Chateaubriand: Les Mémoires d'Outretombe

 

« .Il faut trente six ans entre les choses qui commencent mes mémoires et celles qui m'occupent. Comment renouer avec quelque ardeur la narration d'un sujet rempli jadis pour moi de passion et de feu , quand ce ne sont plus des vivants avec qui je vais m'entretenir , quand il s'agit de réveiller des effigies glacées au fond de l'Eternité , de descendre dans un caveau funèbre pour y jouer la vie ?

 

 

Ne suis-je pas moi-même quasi mort ? Mes opinions ne sont-elles pas changées ? Vois-je les objets du même point de vue ? Ces évènements personnels dont j'étais si troublé , les évènements généraux et prodigieux qui les ont accompagnés ou suivis , n'en ont-ils pas diminué l'importance aux yeux du monde , ainsi qu'à mes propres yeux ? Quiconque prolonge sa carrière sent se refroidir ses heures ; il ne retrouve plus le lendemain l'intérêt qu'il portait à la veille. Lorsque je fouille dans mes pensées , il y a des noms, et jusqu'à des personnages , qui échappent à ma mémoire , et cependant ils avaient peut-être fait palpiter mon cour : vanité de l'homme oubliant et oublié ! Il ne suffit pas de dire aux songes, aux amours : « Renaissez ! » pour qu'ils renaissent ; on ne se peut ouvrir la région des ombres qu'avec le rameau d'or, et il faut une jeune main pour le cueillir. »

 

( Tome 1, Livre II, chapitre 1  page 174 dans la collection des Classiques)

 

« Cette mémoire des mots, qui ne m'est pas entièrement restée, a fait place chez moi à une autre sorte de mémoire plus singulière dont j'aurai peut-être l'occasion de parler * .

Une chose m'humilie : la mémoire est souvent la qualité de la sottise ; elle appartient généralement aux esprits lourds, qu'elle rend plus pesants par le bagage dont elle les surcharge . Et néanmoins , sans la mémoire , que serions- nous ? Nous oublierions nos amitiés , nos amours , nos plaisirs , nos affaires ; le génie ne pourrait rassembler ses idées ; le cour le plus affectueux perdrait sa tendresse , s'il ne se souvenait plus ; notre existence se réduirait aux moments successifs d'un présent qui s'écoule sans cesse ; il n'y aurait plus de passé . O misère de nous ! Notre vie est si vaine qu'elle n'est qu'un reflet de notre mémoire. »

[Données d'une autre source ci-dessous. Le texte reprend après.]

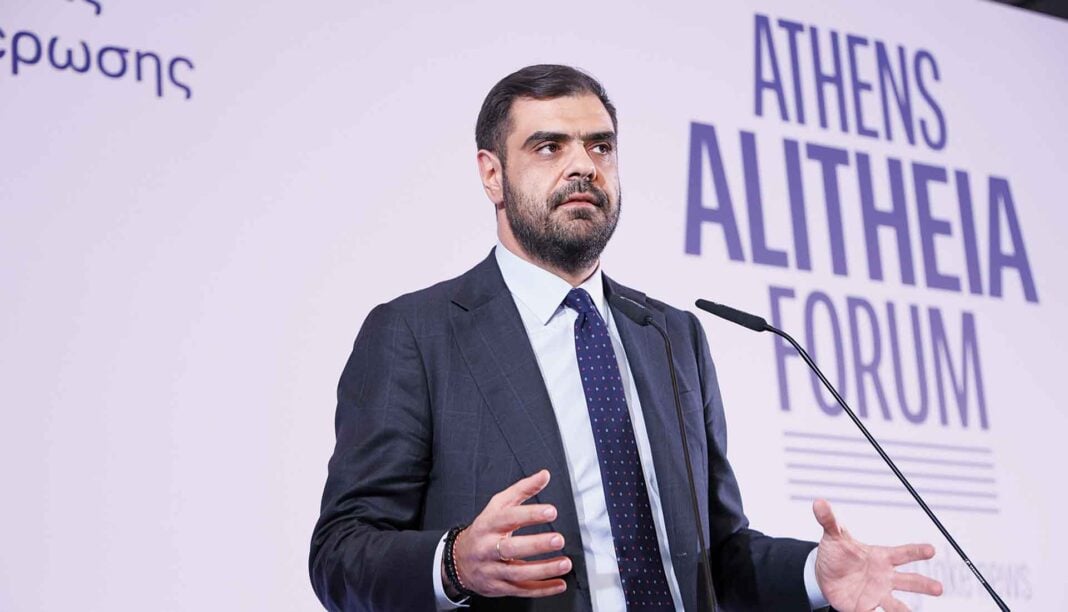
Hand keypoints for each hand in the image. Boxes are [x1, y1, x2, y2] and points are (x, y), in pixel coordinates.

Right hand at [447, 470, 570, 597]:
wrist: (459, 561)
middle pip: (511, 547)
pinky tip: (559, 584)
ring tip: (564, 563)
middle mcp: (489, 548)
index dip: (530, 514)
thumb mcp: (498, 506)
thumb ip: (522, 490)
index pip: (508, 518)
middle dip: (536, 545)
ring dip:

* Sous ce rapport je suis singulièrement né : dans le premier moment d'une offense, je la sens à peine ; mais elle se grave dans ma mémoire ; son souvenir au lieu de décroître, augmente avec le temps ; il dort dans mon cour des mois, des années entières, puis il se réveille à la moindre circonstance avec une force nouvelle, et ma blessure devient plus vive que le premier jour . »

( Tome 1, Livre II, chapitre 2, page 177, dans la collection des Classiques Garnier ).